In late September, buried in an announcement that its Leaf autonomous vehicle was given road-legal status in Japan, Nissan made a telling statement about the auto industry's interest in self-driving cars.

 "The realization of the Autonomous Drive system is one of our greatest goals, because Zero Fatalities stands alongside Zero Emissions as major objective of Nissan's R&D," said Nissan R&D head Mitsuhiko Yamashita in a release that also noted the company is working "to achieve virtually zero fatalities in accidents involving its vehicles."

Random capitalization and marketing-speak aside, the message is clear: Nissan thinks that by removing drivers from its cars, it can eliminate traffic fatalities—a legitimate Good Thing, as well as a powerful marketing tool. For that to happen, cars will need to be able to drive themselves, which a wide variety of automakers are already working on. For that to work, the cars will need to be able to talk to each other.

Today, the US Department of Transportation and National Highway Traffic Safety Administration announced that it will continue to develop vehicle-to-vehicle (V2V) communications systems for personal automobiles. While it's just one waypoint on the long road towards autonomous vehicles, it's also a key step for getting smart-driving technologies on the roads sooner.
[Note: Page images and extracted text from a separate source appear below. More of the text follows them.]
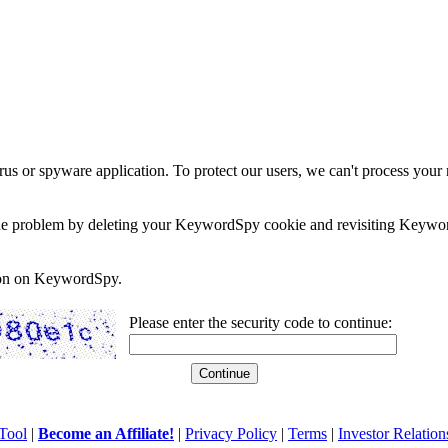
rus or spyware application. To protect our users, we can't process your 
e the problem by deleting your KeywordSpy cookie and revisiting Keywor
soon on KeywordSpy.
Please enter the security code to continue:
Tool
|
Become an Affiliate!
|
Privacy Policy
|
Terms
|
Investor Relation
The safety promise of autonomous cars is rooted in the fact that humans have poor attention spans and are incredibly bad at predicting what the lunatic one lane over might do. If cars' computers could communicate with each other at high speed, potential crashes could be analyzed and responded to far faster than a human is capable of doing.

"Vehicle-to-vehicle technology represents the next generation of auto-safety improvements, building on the life-saving achievements we've already seen with safety belts and air bags," said US Transportation Secretary Anthony Foxx in the NHTSA's release. "By helping drivers avoid crashes, this technology will play a key role in improving the way people get where they need to go while ensuring that the US remains the leader in the global automotive industry."

Back in August 2012, the DOT's Research and Innovative Technology Administration (RITA) deployed a fleet of 3,000 automobiles and buses connected by wi-fi to test how V2V and vehicle-to-infrastructure technology could work in practice. The fleet of human-driven vehicles, which cruised around Ann Arbor, Michigan, spent a year producing data on how smart systems can work, which the NHTSA and RITA are currently poring over. The renewed commitment from the DOT means such work will continue.

“This announcement represents a significant step forward in advancing the next generation of vehicle safety and automotive innovation, and is the result of years of collaboration between the transportation and high-tech industries and our federal, state and local partners,” said Scott Belcher, president and CEO of the Intelligent Transportation Society of America, in its own statement.

For autonomous vehicles, which remain a few years off at the earliest, V2V communication is crucial. But as the DOT's announcement makes clear, automakers won't have to develop a working autonomous vehicle grid on their own, which would be an unfathomably tall task. Instead, regular old human-driven cars will likely get smarter and better able to communicate with themselves and their surroundings, driven by innovation at the government and manufacturer level. (Connected driving was a popular theme at this year's CES.) And as our cars get smarter and more self-aware, hopefully we humans will crash less.